* **About this task**
A faithful copy of the data is the goal; set it down exactly, without the images.

(Saved data entries)

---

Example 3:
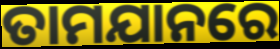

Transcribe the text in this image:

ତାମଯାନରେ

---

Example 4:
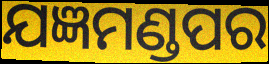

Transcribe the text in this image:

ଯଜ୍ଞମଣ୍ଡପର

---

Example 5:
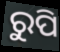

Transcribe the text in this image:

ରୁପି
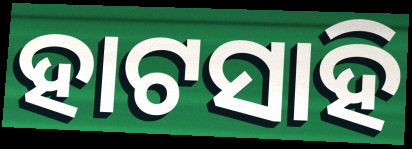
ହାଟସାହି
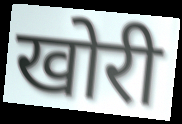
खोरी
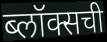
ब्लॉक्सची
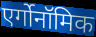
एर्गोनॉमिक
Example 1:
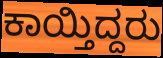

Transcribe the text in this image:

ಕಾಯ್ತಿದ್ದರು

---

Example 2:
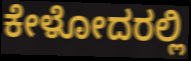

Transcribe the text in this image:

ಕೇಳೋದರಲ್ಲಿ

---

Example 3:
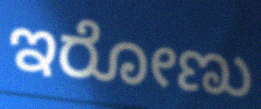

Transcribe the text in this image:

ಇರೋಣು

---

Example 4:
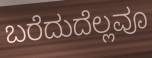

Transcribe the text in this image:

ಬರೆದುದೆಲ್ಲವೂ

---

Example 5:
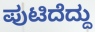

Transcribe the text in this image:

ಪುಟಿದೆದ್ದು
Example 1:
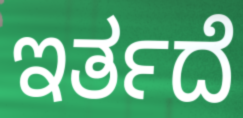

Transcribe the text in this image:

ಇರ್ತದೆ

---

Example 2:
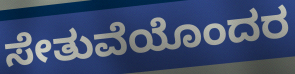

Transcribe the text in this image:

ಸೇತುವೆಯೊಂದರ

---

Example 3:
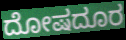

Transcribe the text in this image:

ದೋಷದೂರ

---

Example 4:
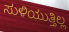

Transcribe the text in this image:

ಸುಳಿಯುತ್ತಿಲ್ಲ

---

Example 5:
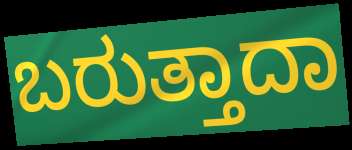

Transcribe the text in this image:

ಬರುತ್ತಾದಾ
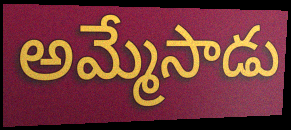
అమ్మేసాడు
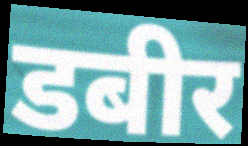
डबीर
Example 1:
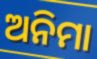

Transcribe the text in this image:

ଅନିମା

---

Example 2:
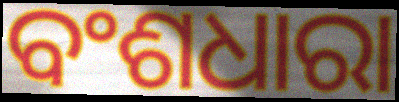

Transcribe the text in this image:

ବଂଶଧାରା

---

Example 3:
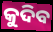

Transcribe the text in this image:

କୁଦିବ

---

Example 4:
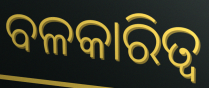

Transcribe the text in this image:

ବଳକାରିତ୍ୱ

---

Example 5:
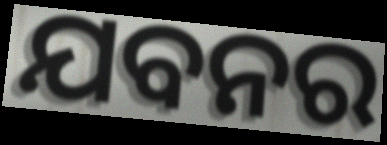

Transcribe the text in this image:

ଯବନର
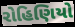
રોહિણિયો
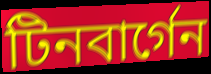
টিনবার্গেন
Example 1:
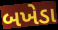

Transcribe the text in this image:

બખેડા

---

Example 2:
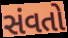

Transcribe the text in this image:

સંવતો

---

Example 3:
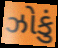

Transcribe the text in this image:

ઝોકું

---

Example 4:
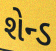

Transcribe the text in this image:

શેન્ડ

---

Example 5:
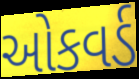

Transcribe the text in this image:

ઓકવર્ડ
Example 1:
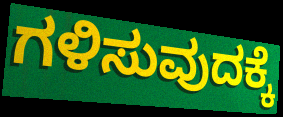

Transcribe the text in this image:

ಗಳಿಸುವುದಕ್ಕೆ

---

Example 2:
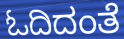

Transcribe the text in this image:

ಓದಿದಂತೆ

* **Written response**
---

Example 3:

Transcribe the text in this image:

ତାମଯାନରେ

---

Example 4:

Transcribe the text in this image:

ଯଜ୍ଞମଣ୍ଡପର

---

Example 5:

Transcribe the text in this image:

ରୁପି
ହାଟସାହି
खोरी
ब्लॉक्सची
एर्गोनॉमिक
Example 1:

Transcribe the text in this image:

ಕಾಯ್ತಿದ್ದರು

---

Example 2:

Transcribe the text in this image:

ಕೇಳೋದರಲ್ಲಿ

---

Example 3:

Transcribe the text in this image:

ಇರೋಣು

---

Example 4:

Transcribe the text in this image:

ಬರೆದುದೆಲ್ಲವೂ

---

Example 5:

Transcribe the text in this image:

ಪುಟಿದೆದ್ದು
Example 1:

Transcribe the text in this image:

ಇರ್ತದೆ

---

Example 2:

Transcribe the text in this image:

ಸೇತುವೆಯೊಂದರ

---

Example 3:

Transcribe the text in this image:

ದೋಷದೂರ

---

Example 4:

Transcribe the text in this image:

ಸುಳಿಯುತ್ತಿಲ್ಲ

---

Example 5:

Transcribe the text in this image:

ಬರುತ್ತಾದಾ
అమ్మేసాడు
डबीर
Example 1:

Transcribe the text in this image:

ଅନିମା

---

Example 2:

Transcribe the text in this image:

ବଂଶଧାରା

---

Example 3:

Transcribe the text in this image:

କୁଦିବ

---

Example 4:

Transcribe the text in this image:

ବଳକାରିତ୍ୱ

---

Example 5:

Transcribe the text in this image:

ଯବନର
રોહિણિયો
টিনবার্গেন
Example 1:

Transcribe the text in this image:

બખેડા

---

Example 2:

Transcribe the text in this image:

સંવતો

---

Example 3:

Transcribe the text in this image:

ઝોકું

---

Example 4:

Transcribe the text in this image:

શેન્ડ

---

Example 5:

Transcribe the text in this image:

ઓકવર્ડ
Example 1:

Transcribe the text in this image:

ಗಳಿಸುವುದಕ್ಕೆ

---

Example 2:

Transcribe the text in this image:

ಓದಿದಂತೆ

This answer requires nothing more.